### Text shown
━━━━━━━━━━━━━━━━

Many people today do not realize, though, that there’s a modern version of Descartes’ mistaken dichotomy. Just as he erroneously believed the mind was distinct from the brain, some scientists have mistakenly conceived of the brain as distinct from the body. Much of the early research in artificial intelligence, for instance, modeled the brain as a computer, seeking to replicate mental life as information processing, converting inputs to outputs by logical rules. But even if such a machine could duplicate the circuitry of the brain, it would be missing essential peripheral input from an attached body. Actual intelligence requires both body and brain, as the neurologist Antonio Damasio pointed out in his 1994 book, Descartes’ Error.
“Mental activity, from its simplest aspects to its most sublime, requires both brain and body proper,” Damasio wrote.

━━━━━━━━━━━━━━━━

### Assignment
In the passage on Descartes' error, what did much early artificial intelligence research model the brain as? The listing has no connection to the passage on Descartes' error.

[Saved data entries]
━━━━━━━━━━━━━━━━

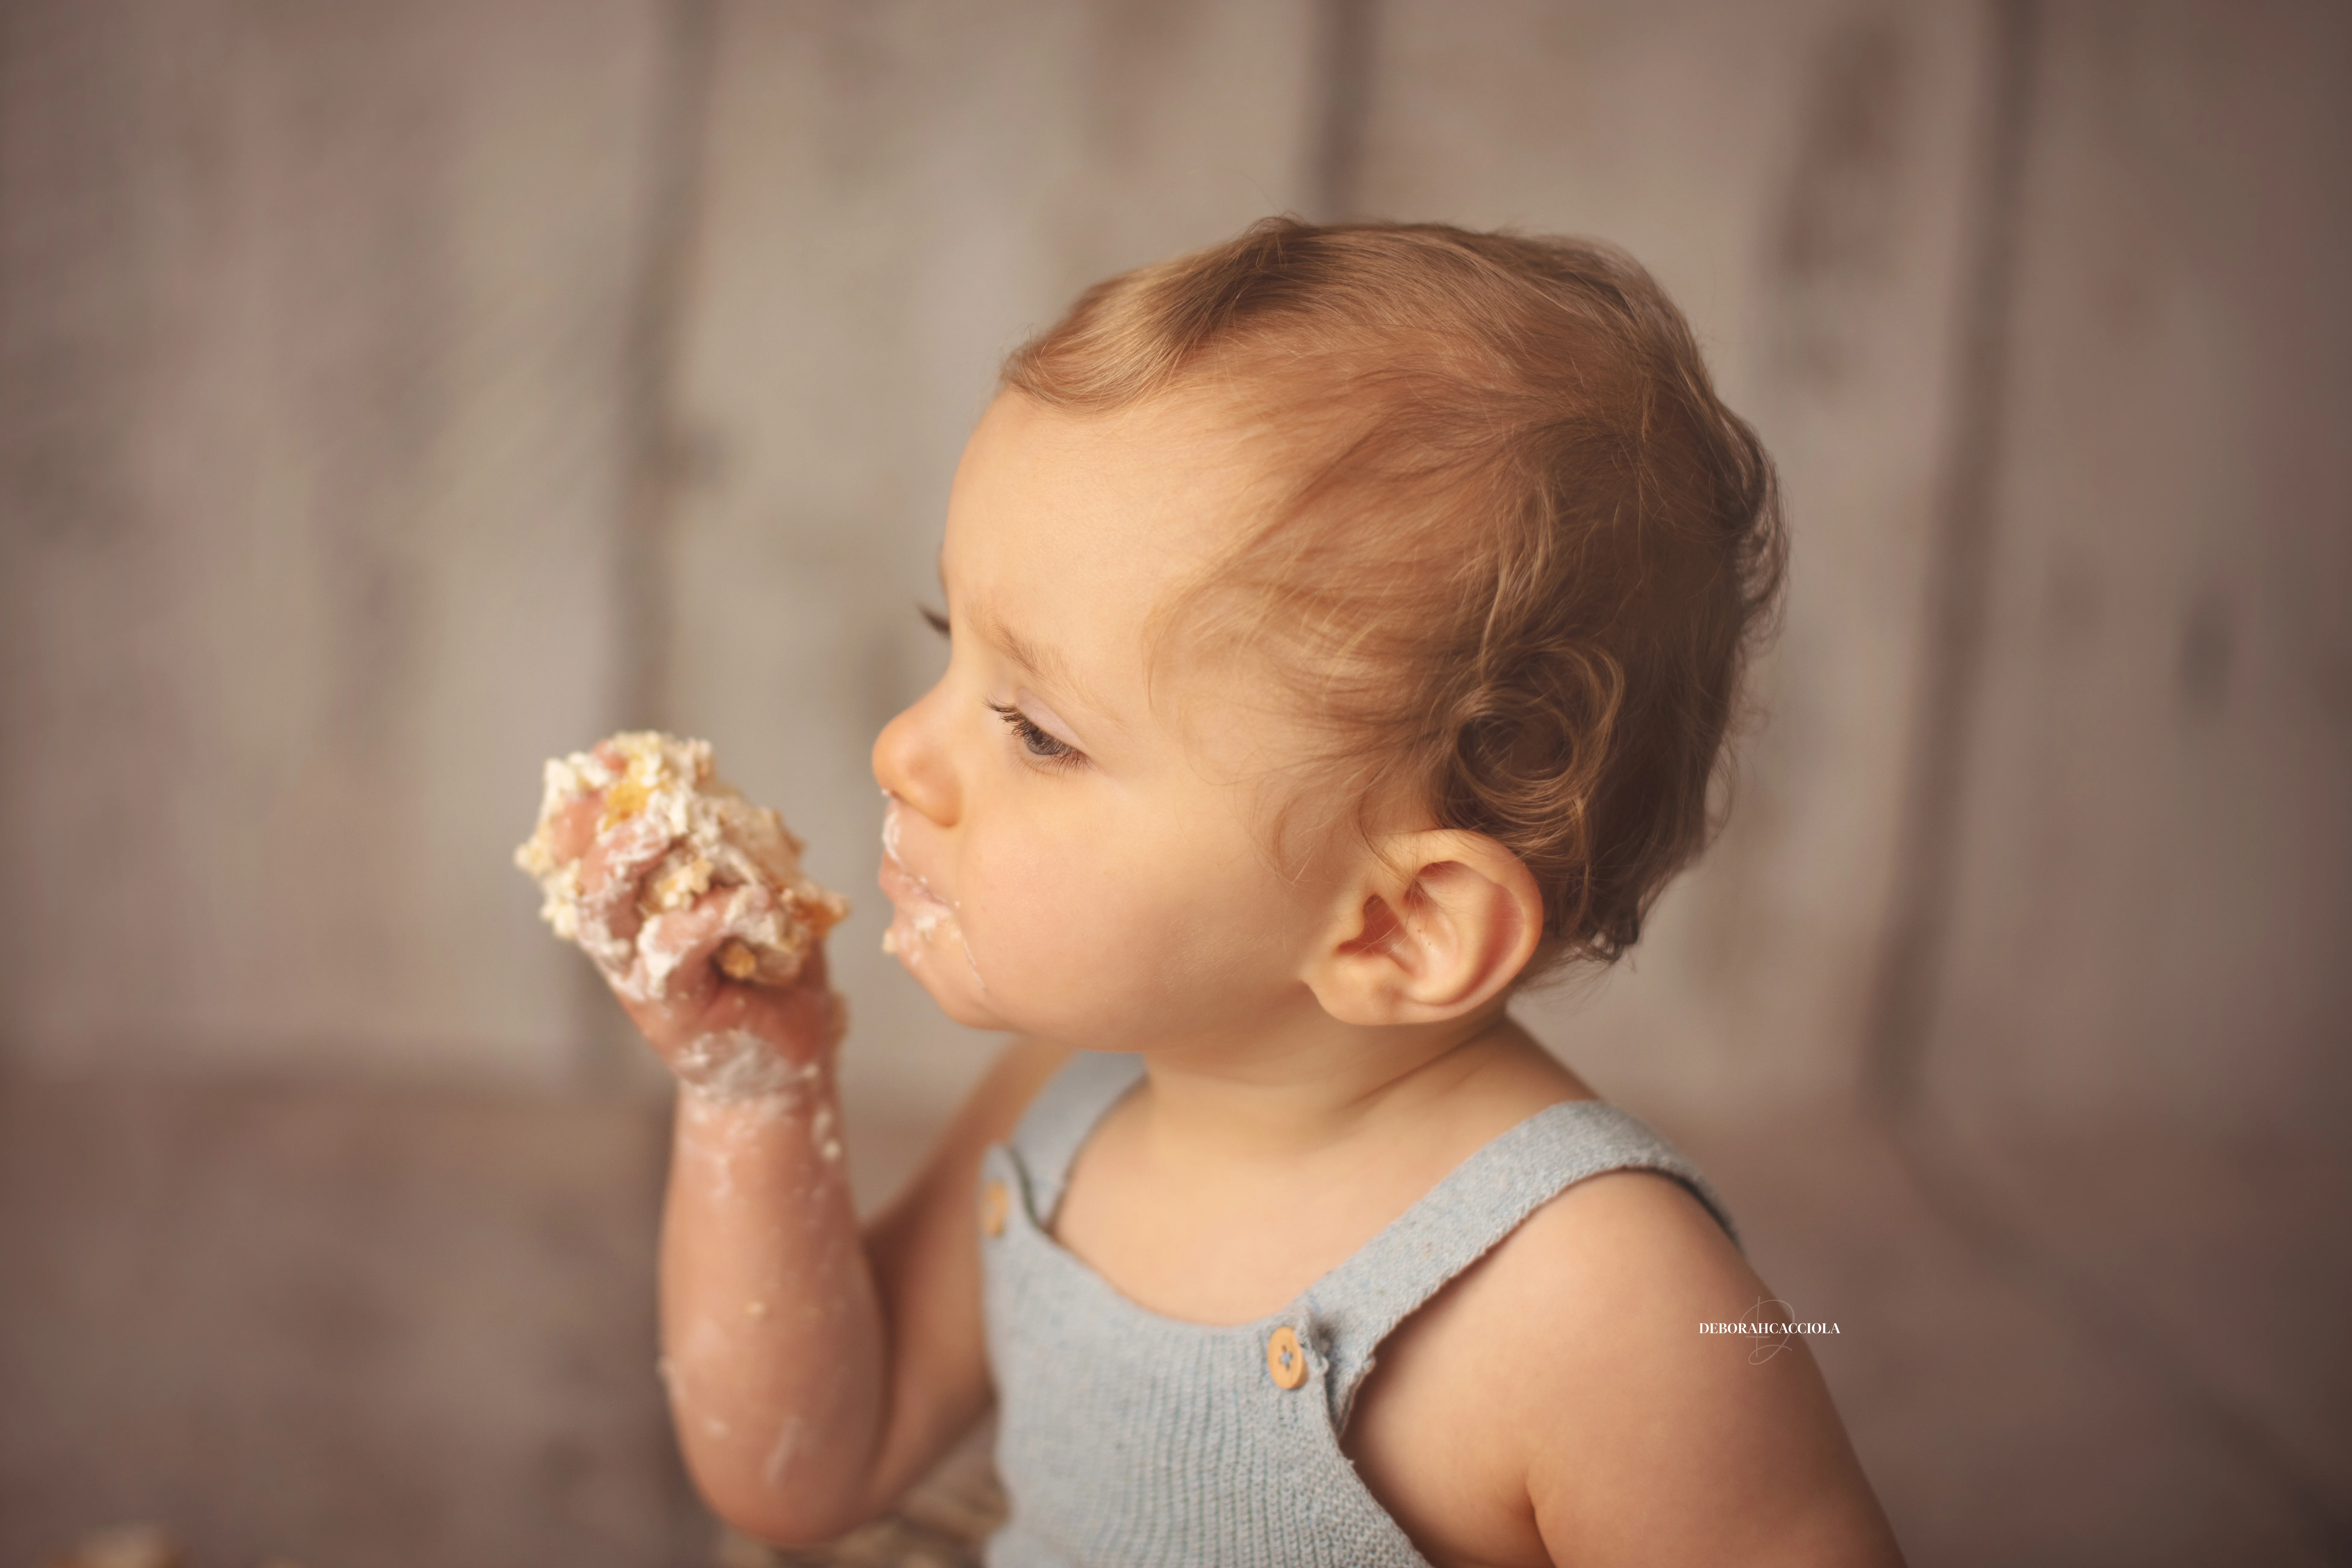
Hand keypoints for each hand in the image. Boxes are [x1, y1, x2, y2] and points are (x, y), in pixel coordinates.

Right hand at [548, 748, 843, 1083]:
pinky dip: (716, 914)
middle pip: (582, 873)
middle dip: (599, 822)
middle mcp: (625, 938)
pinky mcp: (667, 1011)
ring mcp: (638, 976)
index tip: (613, 754)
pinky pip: (674, 949)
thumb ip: (743, 850)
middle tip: (636, 785)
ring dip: (628, 859)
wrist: (786, 1056)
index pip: (589, 844)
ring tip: (667, 822)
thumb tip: (735, 797)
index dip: (594, 797)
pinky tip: (755, 899)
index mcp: (637, 904)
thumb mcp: (759, 895)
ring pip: (605, 912)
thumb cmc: (770, 973)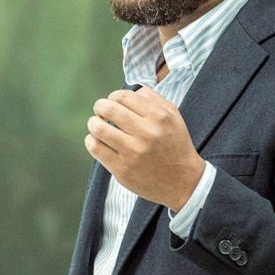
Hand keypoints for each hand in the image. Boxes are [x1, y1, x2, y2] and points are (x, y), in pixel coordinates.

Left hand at [85, 86, 204, 209]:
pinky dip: (91, 140)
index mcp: (159, 117)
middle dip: (100, 107)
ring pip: (98, 128)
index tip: (112, 102)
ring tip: (96, 125)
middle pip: (108, 109)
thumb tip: (130, 92)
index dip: (113, 97)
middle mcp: (146, 133)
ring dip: (93, 123)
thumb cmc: (175, 146)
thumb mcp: (173, 117)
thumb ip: (153, 99)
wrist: (183, 182)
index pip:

━━━━━━━━━━━━━━━━

### Answer box
A computer.